The many things that animals do can be broken down into a series of decisions: when to fight, when to mate, what food to search for, and so on. An optimally designed animal should make the right decisions. If an optimality modeller tackles all these decisions at once, his or her model will quickly get out of hand. So it's best to limit the model to a simple decision: should the animal stay in this patch or go? Is it worth waiting for a female to respond to my signal or should I save energy and stop signalling? This approach may be a little unrealistic, but complications can always be added later.
Ultimately, the benefit to the animal of solving a problem, in an evolutionary sense, is increased survival and reproductive success. But in order to do that, an animal must overcome a lot of subsidiary hurdles: eat enough food, find a mate, raise its young, and so on. The success of the animal in overcoming each of these hurdles ultimately translates into increased reproductive success, but we won't learn much about behaviour if we try to figure out how a hummingbird can sip a flower to best increase its reproductive success -- that result is too far removed from the action. Instead we must select measure of its immediate success, a currency, that is a stand-in for and will ultimately result in higher survival and reproductive success. In the patch model, as in most foraging models, the currency is the rate of energy gain -- the more energy you can get in a limited time, the greater your reproductive success.
In a perfect world, animals could just suck food and mates out of thin air. But the world isn't perfect; it presents animals with certain realities.

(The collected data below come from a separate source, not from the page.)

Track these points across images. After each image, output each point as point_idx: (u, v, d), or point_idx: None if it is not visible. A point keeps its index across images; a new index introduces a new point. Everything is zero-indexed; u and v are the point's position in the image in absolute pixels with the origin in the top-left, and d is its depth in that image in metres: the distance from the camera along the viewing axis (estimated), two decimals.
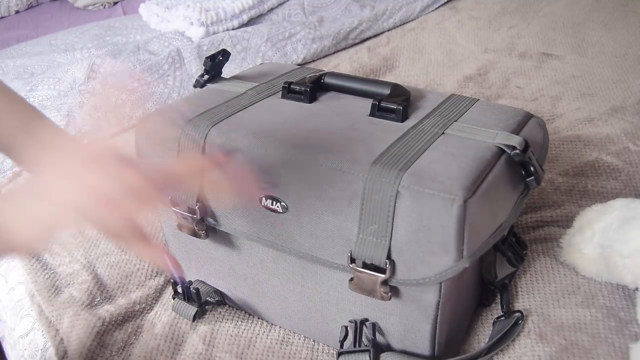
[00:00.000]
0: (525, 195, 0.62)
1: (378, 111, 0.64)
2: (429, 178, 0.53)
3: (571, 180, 0.88)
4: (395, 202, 0.53)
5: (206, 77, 0.76)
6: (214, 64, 0.75)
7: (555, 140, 0.98)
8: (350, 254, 0.56)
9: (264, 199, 0.60)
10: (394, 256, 0.55)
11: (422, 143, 0.59)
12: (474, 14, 1.59)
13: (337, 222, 0.57)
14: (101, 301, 0.77)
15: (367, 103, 0.66)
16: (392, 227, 0.54)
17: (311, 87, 0.69)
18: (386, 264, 0.55)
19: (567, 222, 0.79)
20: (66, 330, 0.72)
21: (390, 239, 0.54)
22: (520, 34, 1.44)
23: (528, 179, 0.61)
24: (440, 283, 0.55)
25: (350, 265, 0.57)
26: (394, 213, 0.53)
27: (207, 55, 0.75)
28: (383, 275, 0.55)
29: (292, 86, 0.70)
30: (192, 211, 0.65)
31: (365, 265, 0.56)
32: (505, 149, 0.59)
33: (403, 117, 0.63)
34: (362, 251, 0.56)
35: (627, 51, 1.30)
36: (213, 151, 0.62)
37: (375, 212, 0.54)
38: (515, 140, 0.59)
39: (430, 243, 0.53)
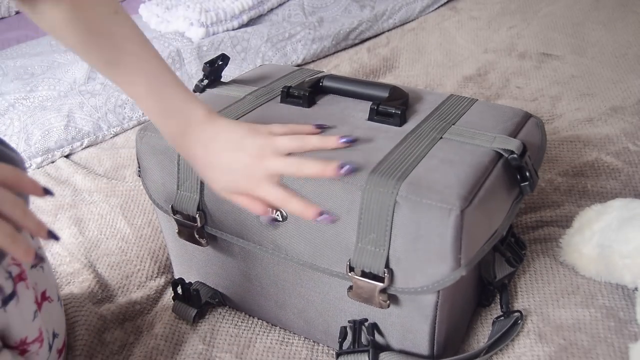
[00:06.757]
0: (519, 201, 0.62)
1: (377, 115, 0.64)
2: (427, 187, 0.53)
3: (571, 180, 0.89)
4: (393, 212, 0.53)
5: (205, 82, 0.76)
6: (213, 69, 0.75)
7: (554, 141, 0.98)
8: (349, 262, 0.57)
9: None
10: (392, 265, 0.55)
11: (420, 150, 0.58)
12: (473, 14, 1.59)
13: (336, 231, 0.57)
14: (102, 299, 0.77)
15: (366, 106, 0.66)
16: (390, 237, 0.54)
17: (310, 92, 0.69)
18: (384, 273, 0.55)
19: (566, 222, 0.80)
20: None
21: (389, 248, 0.54)
22: (520, 34, 1.44)
23: (522, 184, 0.61)
24: None
25: (349, 274, 0.57)
26: (392, 223, 0.53)
27: (206, 61, 0.74)
28: (381, 284, 0.55)
29: (291, 91, 0.69)
30: (192, 219, 0.66)
31: (364, 274, 0.56)
32: (503, 153, 0.59)
33: (401, 121, 0.63)
34: (360, 260, 0.56)
35: (627, 51, 1.30)
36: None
37: (374, 222, 0.54)
38: (513, 144, 0.59)
39: (428, 252, 0.53)
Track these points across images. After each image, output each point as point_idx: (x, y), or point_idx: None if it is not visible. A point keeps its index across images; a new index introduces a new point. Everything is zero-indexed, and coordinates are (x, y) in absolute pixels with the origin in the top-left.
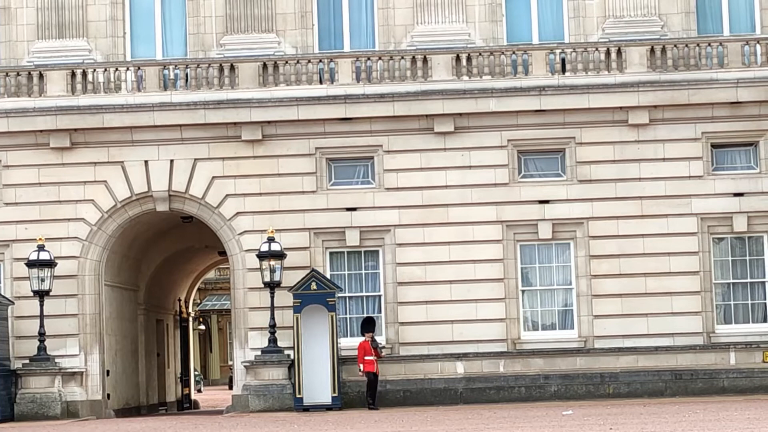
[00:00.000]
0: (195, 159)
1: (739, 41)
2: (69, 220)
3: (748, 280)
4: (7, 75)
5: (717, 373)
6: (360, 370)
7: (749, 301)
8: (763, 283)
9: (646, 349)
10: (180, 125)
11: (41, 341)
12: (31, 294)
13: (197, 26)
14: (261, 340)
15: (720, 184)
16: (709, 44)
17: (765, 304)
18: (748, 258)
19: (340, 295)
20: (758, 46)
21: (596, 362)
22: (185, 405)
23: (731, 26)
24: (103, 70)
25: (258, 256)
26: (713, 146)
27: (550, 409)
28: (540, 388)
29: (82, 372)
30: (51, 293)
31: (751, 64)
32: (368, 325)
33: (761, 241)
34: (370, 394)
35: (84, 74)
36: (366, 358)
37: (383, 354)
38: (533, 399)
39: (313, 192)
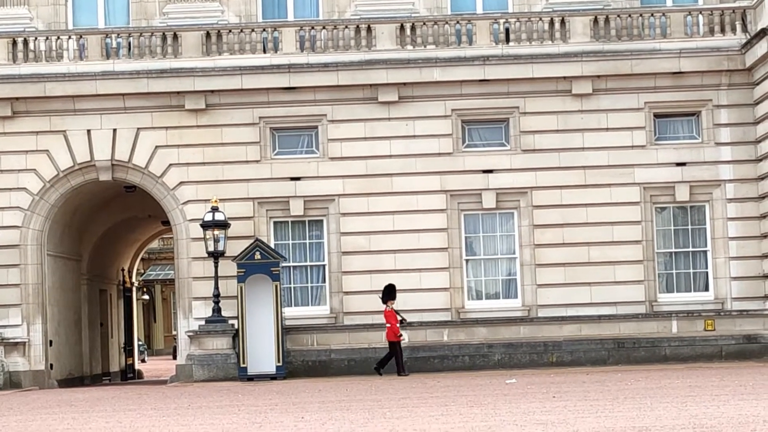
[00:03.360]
0: (138, 128)
1: (681, 11)
2: (11, 189)
3: (690, 249)
4: None
5: (659, 342)
6: (401, 335)
7: (691, 270)
8: (705, 252)
9: (589, 317)
10: (123, 94)
11: None
12: None
13: None
14: (205, 310)
15: (662, 154)
16: (652, 14)
17: (707, 273)
18: (690, 227)
19: (284, 264)
20: (700, 17)
21: (540, 331)
22: (129, 375)
23: None
24: (45, 38)
25: (202, 225)
26: (656, 116)
27: (494, 377)
28: (484, 357)
29: (25, 342)
30: None
31: (693, 34)
32: (391, 293)
33: (703, 211)
34: (399, 363)
35: (25, 43)
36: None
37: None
38: (477, 368)
39: (256, 161)
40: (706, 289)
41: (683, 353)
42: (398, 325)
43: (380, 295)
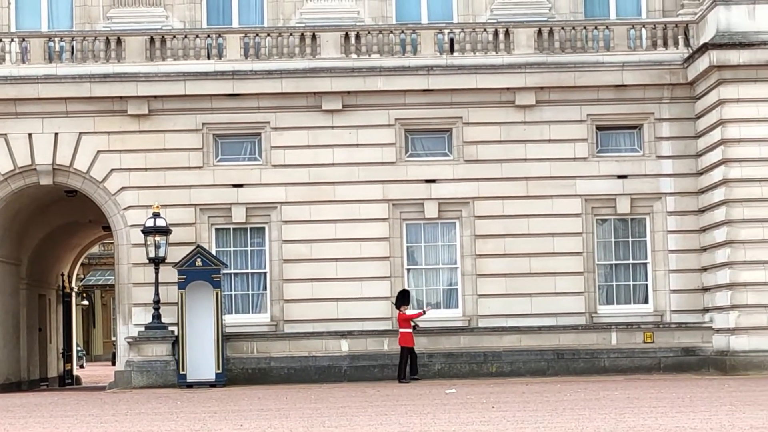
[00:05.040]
0: (80, 133)
1: (625, 25)
2: None
3: (630, 261)
4: None
5: (598, 353)
6: (416, 326)
7: (631, 282)
8: (645, 264)
9: (529, 328)
10: (65, 98)
11: None
12: None
13: None
14: (145, 316)
15: (604, 166)
16: (596, 27)
17: (646, 285)
18: (630, 240)
19: (225, 271)
20: (644, 30)
21: (480, 341)
22: (67, 381)
23: (618, 10)
24: None
25: (143, 231)
26: (598, 128)
27: (434, 387)
28: (424, 366)
29: None
30: None
31: (636, 47)
32: (405, 298)
33: (644, 223)
34: (413, 368)
35: None
36: (404, 330)
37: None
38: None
39: (199, 168)
40: (646, 301)
41: (622, 365)
42: (410, 329)
43: (393, 300)
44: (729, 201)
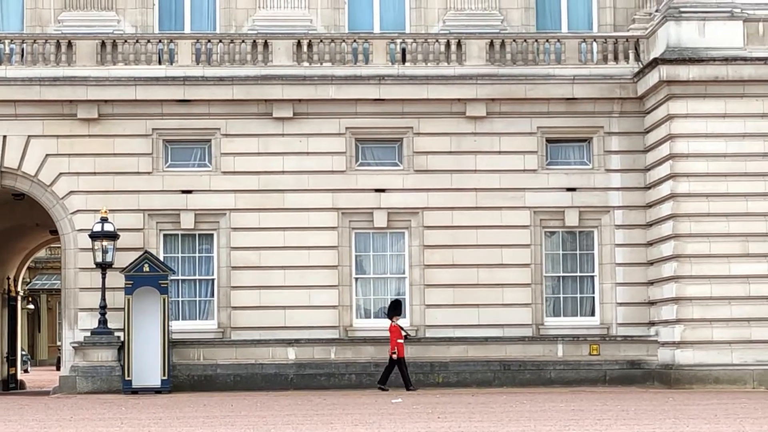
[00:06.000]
0: (29, 136)
1: (576, 38)
2: None
3: (578, 273)
4: None
5: (545, 365)
6: (394, 353)
7: (578, 295)
8: (592, 277)
9: (476, 339)
10: (14, 101)
11: None
12: None
13: (35, 1)
14: (91, 321)
15: (553, 179)
16: (548, 40)
17: (593, 298)
18: (578, 252)
19: (172, 277)
20: (594, 44)
21: (427, 351)
22: (11, 385)
23: (569, 23)
24: None
25: (90, 236)
26: (548, 141)
27: (380, 396)
28: (370, 375)
29: None
30: None
31: (587, 61)
32: (397, 309)
33: (591, 236)
34: (405, 377)
35: None
36: (398, 341)
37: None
38: (364, 386)
39: (148, 173)
40: (593, 313)
41: (568, 377)
42: (402, 340)
43: (386, 311)
44: (676, 215)
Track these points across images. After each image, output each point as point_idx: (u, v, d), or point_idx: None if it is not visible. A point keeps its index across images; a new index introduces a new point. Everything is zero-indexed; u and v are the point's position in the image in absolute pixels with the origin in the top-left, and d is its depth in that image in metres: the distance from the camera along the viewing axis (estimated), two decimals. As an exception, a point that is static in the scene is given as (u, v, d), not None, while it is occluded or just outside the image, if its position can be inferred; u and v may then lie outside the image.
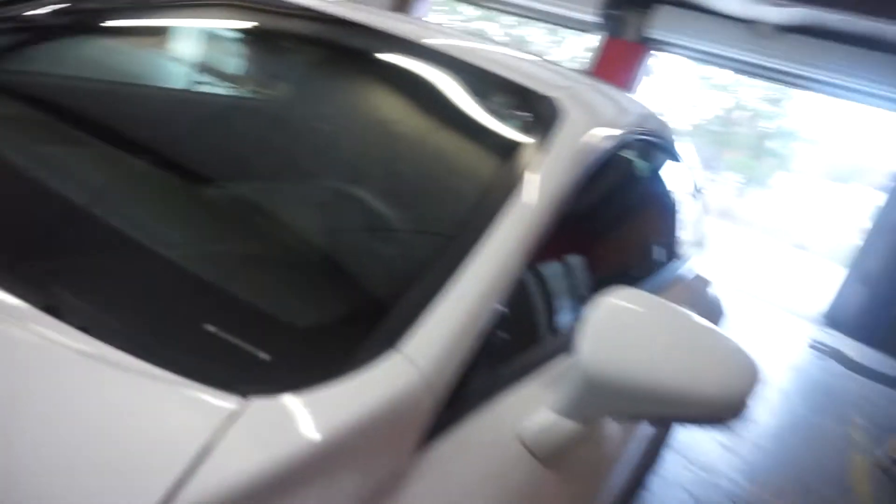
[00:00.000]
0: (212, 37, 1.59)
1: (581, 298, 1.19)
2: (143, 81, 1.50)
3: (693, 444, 3.47)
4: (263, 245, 0.93)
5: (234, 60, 1.59)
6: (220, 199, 1.00)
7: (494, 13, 10.77)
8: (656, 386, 0.75)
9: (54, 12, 1.43)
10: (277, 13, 1.51)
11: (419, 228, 1.02)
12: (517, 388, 0.89)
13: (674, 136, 1.90)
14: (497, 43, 1.58)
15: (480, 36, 1.75)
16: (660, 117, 1.78)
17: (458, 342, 0.74)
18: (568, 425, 0.82)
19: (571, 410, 0.81)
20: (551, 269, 1.10)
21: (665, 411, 0.78)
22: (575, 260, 1.23)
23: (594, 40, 9.55)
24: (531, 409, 0.85)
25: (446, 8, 10.94)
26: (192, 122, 1.30)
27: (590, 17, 9.09)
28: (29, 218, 0.79)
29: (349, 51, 1.39)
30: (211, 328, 0.67)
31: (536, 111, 1.16)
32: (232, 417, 0.54)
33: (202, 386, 0.56)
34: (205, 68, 1.57)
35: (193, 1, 1.59)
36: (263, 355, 0.66)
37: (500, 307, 0.83)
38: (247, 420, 0.54)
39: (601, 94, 1.43)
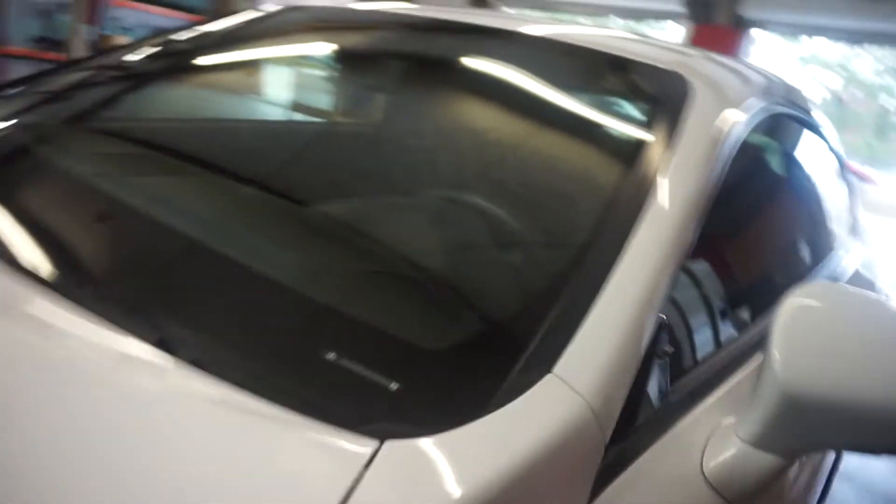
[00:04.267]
0: (311, 61, 1.62)
1: (747, 302, 1.06)
2: (252, 116, 1.55)
3: (862, 467, 3.12)
4: (388, 268, 0.86)
5: (338, 82, 1.61)
6: (342, 224, 0.95)
7: (567, 15, 10.66)
8: (882, 405, 0.62)
9: (151, 56, 1.47)
10: (372, 27, 1.53)
11: (552, 238, 0.94)
12: (692, 412, 0.77)
13: (811, 107, 1.73)
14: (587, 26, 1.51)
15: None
16: (794, 86, 1.63)
17: (619, 361, 0.64)
18: (764, 459, 0.69)
19: (767, 440, 0.68)
20: (706, 272, 0.98)
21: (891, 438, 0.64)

The patch problem you're dealing with now, for example, presents two ubiquitous limits on our lives. First, the curve of diminishing returns is a reality in just about every sphere of life: whether you're a hummingbird sucking on a flower or a farmer harvesting a crop, eventually resources begin to run out. Second, resources are usually scattered across space; it takes a while to get from one flower to the next or to buy more seed and plant a new crop, and during that time you aren't earning any energy. So the diminishing gain curve and travel time are the two constraints of this optimality model.